*** Begin section ***

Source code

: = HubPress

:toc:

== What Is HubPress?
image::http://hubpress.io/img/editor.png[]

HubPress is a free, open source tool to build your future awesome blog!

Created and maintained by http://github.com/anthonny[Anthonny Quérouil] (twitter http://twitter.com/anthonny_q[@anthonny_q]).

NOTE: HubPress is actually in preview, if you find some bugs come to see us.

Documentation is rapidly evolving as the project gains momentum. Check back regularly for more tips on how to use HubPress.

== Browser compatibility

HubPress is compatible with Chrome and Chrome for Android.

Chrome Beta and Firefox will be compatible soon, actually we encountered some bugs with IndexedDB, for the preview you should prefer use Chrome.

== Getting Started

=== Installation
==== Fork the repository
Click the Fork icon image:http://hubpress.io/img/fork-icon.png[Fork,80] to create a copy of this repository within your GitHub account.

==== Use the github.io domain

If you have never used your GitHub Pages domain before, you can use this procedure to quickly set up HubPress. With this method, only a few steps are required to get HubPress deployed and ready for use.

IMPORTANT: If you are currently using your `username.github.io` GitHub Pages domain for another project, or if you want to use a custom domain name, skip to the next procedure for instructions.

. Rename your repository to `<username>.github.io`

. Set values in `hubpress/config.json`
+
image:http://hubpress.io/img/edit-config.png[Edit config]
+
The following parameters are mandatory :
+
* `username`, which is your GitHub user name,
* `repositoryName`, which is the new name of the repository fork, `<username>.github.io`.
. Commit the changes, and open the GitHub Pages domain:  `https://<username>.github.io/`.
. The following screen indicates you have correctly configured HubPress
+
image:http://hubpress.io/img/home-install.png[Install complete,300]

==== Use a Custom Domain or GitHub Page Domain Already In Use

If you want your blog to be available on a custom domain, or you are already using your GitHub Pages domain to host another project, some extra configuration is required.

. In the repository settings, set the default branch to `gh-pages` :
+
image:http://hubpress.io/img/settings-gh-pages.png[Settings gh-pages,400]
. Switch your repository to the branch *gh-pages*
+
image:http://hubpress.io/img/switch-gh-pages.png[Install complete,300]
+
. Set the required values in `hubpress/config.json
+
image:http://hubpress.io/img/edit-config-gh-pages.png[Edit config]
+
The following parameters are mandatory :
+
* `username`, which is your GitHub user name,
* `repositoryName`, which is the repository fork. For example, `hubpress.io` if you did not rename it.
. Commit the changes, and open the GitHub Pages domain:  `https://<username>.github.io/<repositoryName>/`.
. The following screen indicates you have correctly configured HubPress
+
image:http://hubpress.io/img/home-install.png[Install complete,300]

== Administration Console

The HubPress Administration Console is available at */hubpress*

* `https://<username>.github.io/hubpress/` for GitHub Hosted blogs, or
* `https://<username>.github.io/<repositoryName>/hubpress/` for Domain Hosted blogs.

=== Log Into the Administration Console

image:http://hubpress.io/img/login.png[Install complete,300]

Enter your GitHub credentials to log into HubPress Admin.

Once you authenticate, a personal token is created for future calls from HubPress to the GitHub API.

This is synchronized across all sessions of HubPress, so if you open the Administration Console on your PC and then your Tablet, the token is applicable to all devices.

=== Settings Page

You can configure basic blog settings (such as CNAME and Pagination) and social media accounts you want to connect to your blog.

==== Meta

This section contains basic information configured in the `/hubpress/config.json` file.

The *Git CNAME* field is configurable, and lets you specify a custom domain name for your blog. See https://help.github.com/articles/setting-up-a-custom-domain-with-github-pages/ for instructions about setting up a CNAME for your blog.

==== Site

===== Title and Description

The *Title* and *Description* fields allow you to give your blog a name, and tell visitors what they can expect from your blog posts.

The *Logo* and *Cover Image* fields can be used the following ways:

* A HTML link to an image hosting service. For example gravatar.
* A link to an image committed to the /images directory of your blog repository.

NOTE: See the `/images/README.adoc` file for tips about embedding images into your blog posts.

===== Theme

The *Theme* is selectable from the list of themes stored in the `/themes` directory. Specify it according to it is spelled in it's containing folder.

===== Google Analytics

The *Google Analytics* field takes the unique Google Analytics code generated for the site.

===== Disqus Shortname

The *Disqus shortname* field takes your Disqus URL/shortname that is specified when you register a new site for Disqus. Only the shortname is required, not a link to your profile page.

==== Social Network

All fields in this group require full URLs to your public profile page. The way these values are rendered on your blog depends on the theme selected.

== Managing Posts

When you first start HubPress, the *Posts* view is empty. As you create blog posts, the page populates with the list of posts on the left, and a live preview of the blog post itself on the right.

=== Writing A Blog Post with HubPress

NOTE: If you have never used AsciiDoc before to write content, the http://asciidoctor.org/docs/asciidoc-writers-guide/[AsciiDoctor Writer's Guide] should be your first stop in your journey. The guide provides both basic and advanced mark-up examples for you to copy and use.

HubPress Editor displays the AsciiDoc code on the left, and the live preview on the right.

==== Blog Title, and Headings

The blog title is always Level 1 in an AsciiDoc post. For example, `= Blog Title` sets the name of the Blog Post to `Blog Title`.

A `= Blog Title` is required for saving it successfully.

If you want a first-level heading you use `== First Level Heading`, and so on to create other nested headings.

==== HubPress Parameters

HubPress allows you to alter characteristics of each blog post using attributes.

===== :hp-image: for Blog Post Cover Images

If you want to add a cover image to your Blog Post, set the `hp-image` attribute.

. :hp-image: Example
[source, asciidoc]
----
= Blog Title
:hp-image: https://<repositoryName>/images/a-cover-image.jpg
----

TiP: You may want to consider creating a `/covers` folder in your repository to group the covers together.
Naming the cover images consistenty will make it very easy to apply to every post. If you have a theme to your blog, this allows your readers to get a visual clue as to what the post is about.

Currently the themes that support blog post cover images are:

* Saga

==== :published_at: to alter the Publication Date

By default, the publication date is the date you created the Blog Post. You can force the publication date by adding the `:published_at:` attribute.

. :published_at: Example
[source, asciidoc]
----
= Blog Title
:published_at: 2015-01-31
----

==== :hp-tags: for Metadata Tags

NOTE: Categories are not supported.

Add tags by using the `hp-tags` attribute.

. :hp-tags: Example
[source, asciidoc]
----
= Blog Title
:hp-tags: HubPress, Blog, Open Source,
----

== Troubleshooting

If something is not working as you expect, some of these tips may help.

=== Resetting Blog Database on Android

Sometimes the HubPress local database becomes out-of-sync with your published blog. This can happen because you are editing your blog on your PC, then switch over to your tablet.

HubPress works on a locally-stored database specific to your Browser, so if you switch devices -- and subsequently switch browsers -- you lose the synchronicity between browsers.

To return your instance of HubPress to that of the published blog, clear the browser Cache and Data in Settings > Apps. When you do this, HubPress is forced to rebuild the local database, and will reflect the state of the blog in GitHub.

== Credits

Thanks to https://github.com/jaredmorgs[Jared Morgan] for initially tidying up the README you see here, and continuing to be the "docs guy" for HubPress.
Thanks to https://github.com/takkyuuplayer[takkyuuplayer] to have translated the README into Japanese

*** End section ***

» **Task brief**: Your answer must consist solely of the lines from the top of the entries above through the line containing "HubPress is a free, open", copied exactly, both ends included.

» **Your response**:
Source code

: = HubPress

:toc:

== What Is HubPress?
image::http://hubpress.io/img/editor.png[]

HubPress is a free, open source tool to build your future awesome blog!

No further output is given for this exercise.